### Dataset content
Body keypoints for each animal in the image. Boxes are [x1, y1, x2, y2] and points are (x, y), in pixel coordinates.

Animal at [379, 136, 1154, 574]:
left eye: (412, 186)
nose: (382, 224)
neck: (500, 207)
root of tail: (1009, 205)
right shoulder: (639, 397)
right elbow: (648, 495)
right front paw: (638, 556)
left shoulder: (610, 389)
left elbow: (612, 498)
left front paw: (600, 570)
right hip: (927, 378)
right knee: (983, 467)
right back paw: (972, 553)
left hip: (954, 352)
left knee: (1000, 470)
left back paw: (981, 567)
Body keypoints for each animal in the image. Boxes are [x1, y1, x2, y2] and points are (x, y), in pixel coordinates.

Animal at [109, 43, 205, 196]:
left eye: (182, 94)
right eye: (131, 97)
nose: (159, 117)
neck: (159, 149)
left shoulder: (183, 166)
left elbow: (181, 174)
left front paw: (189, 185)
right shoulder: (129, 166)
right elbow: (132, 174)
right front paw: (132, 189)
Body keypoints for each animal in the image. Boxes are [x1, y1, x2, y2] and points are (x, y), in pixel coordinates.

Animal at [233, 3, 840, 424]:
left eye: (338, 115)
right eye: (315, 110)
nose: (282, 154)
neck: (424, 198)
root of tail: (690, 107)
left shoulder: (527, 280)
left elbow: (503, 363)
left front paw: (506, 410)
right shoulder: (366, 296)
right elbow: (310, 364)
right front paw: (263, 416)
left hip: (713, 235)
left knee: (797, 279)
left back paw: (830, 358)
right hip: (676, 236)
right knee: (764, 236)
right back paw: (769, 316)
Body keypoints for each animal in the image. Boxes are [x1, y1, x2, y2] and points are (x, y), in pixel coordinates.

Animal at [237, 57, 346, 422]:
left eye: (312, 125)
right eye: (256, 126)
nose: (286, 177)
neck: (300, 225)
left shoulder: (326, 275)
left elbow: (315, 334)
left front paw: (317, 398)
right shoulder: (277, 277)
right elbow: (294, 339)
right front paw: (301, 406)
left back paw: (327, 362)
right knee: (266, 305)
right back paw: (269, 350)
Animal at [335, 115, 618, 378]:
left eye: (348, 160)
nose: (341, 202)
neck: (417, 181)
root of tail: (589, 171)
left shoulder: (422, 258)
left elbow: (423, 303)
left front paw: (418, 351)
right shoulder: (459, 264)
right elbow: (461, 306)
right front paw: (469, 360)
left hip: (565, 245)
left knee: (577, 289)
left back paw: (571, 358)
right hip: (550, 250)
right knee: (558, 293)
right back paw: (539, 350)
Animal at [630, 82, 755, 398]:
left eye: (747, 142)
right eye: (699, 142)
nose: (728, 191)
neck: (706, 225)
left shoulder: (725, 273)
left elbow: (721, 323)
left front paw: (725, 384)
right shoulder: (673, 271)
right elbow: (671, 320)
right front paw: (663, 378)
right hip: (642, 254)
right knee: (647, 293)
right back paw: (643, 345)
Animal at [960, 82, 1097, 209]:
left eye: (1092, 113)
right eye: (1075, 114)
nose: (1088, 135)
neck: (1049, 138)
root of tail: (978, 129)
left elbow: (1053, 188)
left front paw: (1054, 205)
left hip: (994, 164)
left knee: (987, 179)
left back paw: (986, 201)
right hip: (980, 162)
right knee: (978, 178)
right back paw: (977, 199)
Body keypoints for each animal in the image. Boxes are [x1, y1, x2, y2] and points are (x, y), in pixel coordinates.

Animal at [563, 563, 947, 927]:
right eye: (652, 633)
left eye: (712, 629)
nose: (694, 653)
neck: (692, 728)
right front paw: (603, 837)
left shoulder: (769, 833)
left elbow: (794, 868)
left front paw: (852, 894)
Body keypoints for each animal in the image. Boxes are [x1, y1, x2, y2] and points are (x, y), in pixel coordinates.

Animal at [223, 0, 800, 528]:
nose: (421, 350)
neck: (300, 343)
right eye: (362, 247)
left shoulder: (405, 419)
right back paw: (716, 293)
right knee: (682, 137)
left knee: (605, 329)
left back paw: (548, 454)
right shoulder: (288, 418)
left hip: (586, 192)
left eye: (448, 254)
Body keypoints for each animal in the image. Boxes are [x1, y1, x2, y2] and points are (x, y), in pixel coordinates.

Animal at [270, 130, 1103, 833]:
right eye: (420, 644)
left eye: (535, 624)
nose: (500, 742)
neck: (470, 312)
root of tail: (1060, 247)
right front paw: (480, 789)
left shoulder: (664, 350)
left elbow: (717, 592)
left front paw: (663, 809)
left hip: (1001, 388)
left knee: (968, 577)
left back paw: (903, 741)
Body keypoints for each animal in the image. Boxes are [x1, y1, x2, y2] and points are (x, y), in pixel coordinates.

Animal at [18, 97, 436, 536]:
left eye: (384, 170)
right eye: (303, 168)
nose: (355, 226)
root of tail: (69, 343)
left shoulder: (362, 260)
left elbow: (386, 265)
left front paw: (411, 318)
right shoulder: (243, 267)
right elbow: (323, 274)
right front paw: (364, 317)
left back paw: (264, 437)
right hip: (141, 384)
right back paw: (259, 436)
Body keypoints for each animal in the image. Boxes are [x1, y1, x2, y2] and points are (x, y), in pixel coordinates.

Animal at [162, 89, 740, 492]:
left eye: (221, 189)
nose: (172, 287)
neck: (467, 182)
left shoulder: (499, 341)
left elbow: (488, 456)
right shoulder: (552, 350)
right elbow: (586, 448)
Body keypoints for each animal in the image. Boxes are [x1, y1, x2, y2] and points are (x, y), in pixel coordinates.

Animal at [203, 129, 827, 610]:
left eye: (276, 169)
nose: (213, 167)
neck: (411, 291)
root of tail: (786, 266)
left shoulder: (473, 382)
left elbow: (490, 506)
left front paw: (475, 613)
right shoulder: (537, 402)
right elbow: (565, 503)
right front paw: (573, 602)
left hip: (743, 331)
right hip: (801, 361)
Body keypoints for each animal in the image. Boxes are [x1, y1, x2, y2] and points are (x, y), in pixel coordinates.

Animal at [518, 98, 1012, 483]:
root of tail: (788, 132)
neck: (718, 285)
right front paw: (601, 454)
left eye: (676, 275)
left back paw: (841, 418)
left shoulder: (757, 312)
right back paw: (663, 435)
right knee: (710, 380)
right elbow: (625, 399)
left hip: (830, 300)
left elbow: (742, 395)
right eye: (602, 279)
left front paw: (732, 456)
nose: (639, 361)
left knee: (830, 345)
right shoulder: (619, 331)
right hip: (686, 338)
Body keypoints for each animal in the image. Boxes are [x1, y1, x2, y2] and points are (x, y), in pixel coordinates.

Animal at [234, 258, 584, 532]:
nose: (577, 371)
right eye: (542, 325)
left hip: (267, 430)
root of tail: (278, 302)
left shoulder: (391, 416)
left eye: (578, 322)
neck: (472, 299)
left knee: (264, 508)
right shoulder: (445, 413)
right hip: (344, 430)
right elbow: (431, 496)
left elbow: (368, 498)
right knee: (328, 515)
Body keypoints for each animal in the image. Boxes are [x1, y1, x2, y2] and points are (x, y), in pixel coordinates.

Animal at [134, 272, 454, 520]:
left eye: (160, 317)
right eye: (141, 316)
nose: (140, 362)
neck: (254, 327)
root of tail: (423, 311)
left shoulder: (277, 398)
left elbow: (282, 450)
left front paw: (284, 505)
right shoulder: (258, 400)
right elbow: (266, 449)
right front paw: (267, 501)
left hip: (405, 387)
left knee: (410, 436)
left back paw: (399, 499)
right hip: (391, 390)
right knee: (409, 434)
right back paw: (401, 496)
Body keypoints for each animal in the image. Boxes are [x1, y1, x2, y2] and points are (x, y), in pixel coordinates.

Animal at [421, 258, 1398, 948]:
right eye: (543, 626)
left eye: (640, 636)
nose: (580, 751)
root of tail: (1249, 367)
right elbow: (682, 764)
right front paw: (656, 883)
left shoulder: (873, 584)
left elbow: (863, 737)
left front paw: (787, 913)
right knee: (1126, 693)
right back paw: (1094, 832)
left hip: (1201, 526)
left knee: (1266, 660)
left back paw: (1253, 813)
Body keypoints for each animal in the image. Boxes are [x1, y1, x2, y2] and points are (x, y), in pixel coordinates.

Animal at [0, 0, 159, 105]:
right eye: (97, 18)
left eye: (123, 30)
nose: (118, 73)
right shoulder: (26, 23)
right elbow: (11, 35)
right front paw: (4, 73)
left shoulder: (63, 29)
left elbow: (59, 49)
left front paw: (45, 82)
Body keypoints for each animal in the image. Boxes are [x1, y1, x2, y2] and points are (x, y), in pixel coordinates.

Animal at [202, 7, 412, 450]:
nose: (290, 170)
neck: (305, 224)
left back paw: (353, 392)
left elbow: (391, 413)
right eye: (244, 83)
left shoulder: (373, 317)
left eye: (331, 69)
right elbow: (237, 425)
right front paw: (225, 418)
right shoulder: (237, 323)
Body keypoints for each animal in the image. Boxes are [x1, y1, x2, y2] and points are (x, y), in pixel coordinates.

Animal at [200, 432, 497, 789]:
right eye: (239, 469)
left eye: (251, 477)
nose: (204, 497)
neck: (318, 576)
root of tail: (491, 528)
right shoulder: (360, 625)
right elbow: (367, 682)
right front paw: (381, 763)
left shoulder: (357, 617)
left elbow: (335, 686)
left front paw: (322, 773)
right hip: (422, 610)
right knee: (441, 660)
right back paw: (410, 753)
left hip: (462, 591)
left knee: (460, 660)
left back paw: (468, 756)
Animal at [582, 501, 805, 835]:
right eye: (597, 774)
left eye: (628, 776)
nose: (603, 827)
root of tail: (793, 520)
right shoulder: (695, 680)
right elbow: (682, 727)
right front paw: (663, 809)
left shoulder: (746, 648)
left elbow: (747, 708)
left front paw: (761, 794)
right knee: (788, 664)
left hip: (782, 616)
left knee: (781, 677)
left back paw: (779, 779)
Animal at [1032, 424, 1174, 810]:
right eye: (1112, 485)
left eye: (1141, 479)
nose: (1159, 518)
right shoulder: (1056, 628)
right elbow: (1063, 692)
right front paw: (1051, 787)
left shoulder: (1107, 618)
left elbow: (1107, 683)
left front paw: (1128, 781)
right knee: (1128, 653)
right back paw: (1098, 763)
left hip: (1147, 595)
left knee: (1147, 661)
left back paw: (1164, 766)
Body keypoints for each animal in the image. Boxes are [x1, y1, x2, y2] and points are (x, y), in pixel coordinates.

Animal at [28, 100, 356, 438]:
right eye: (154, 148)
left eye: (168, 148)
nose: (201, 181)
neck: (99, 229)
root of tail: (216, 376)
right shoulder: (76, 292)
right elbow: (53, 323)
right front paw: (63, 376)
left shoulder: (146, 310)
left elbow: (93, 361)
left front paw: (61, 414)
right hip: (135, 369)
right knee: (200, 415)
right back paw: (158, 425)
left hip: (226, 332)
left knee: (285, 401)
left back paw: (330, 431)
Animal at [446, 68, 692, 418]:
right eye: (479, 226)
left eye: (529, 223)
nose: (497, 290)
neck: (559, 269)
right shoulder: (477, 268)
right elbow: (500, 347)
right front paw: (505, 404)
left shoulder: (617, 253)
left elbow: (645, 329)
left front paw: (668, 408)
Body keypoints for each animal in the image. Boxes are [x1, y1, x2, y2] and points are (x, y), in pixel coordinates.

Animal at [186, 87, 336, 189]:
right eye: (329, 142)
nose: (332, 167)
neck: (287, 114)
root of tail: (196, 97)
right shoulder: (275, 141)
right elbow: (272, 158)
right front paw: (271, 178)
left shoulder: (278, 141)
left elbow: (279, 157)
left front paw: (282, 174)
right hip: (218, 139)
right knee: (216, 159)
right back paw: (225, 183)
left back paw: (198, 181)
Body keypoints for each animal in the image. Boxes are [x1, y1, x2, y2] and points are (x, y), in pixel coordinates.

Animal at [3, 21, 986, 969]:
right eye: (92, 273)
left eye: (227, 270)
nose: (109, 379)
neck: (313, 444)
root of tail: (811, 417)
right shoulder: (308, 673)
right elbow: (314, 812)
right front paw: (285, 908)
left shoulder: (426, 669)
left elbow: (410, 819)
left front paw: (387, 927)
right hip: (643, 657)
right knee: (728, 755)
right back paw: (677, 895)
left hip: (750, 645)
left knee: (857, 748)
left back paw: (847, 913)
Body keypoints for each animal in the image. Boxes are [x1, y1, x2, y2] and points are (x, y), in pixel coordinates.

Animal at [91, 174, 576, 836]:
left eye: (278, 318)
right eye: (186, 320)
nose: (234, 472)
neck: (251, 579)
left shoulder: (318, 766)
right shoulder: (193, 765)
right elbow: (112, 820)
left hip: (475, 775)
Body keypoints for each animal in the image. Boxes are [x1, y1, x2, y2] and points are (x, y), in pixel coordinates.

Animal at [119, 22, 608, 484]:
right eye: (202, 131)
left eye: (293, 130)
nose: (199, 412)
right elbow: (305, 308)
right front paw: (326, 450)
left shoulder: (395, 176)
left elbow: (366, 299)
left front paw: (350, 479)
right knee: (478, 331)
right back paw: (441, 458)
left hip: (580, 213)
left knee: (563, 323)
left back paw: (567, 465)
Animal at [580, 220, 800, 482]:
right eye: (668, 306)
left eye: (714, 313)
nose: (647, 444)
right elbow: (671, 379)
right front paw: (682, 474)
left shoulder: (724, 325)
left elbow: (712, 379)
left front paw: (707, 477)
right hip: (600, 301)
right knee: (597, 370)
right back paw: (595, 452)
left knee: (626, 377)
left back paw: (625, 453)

### What needs to be done
Would you copy, unchanged, the stretch of the records above that begins at the line containing "left back paw: (1164, 766)" and ends at the line containing "nose: (234, 472)", and only that?

### Response to the task
left back paw: (1164, 766)
Body keypoints for each animal in the image. Boxes are [x1, y1, x2, y2] and points are (x, y), in pixel coordinates.

Animal at [28, 100, 356, 438]:
right eye: (154, 148)
left eye: (168, 148)
nose: (201, 181)
neck: (99, 229)
root of tail: (216, 376)
right shoulder: (76, 292)
right elbow: (53, 323)
right front paw: (63, 376)
left shoulder: (146, 310)
left elbow: (93, 361)
left front paw: (61, 414)
right hip: (135, 369)
right knee: (200, 415)
right back paw: (158, 425)
left hip: (226, 332)
left knee: (285, 401)
left back paw: (330, 431)
Animal at [446, 68, 692, 418]:
right eye: (479, 226)
left eye: (529, 223)
nose: (497, 290)
neck: (559, 269)
right shoulder: (477, 268)
right elbow: (500, 347)
right front paw: (505, 404)
left shoulder: (617, 253)
left elbow: (645, 329)
left front paw: (668, 408)
Body keypoints for each animal in the image. Boxes are [x1, y1, x2, y2] and points are (x, y), in pixel coordinates.

Animal at [186, 87, 336, 189]:
right eye: (329, 142)
nose: (332, 167)
neck: (287, 114)
root of tail: (196, 97)
right shoulder: (275, 141)
right elbow: (272, 158)
right front paw: (271, 178)
left shoulder: (278, 141)
left elbow: (279, 157)
left front paw: (282, 174)
right hip: (218, 139)
right knee: (216, 159)
right back paw: (225, 183)
left back paw: (198, 181)
Body keypoints for each animal in the image. Boxes are [x1, y1, x2, y2] and points are (x, y), in pixel coordinates.

Animal at [3, 21, 986, 969]:
right eye: (92, 273)
left eye: (227, 270)
nose: (109, 379)
neck: (313, 444)
root of tail: (811, 417)
right shoulder: (308, 673)
right elbow: (314, 812)
right front paw: (285, 908)
left shoulder: (426, 669)
left elbow: (410, 819)
left front paw: (387, 927)
right hip: (643, 657)
right knee: (728, 755)
right back paw: (677, 895)
left hip: (750, 645)
left knee: (857, 748)
left back paw: (847, 913)
Body keypoints for each animal in the image. Boxes are [x1, y1, x2, y2] and points are (x, y), in pixel coordinates.

Animal at [91, 174, 576, 836]:
left eye: (278, 318)
right eye: (186, 320)
nose: (234, 472)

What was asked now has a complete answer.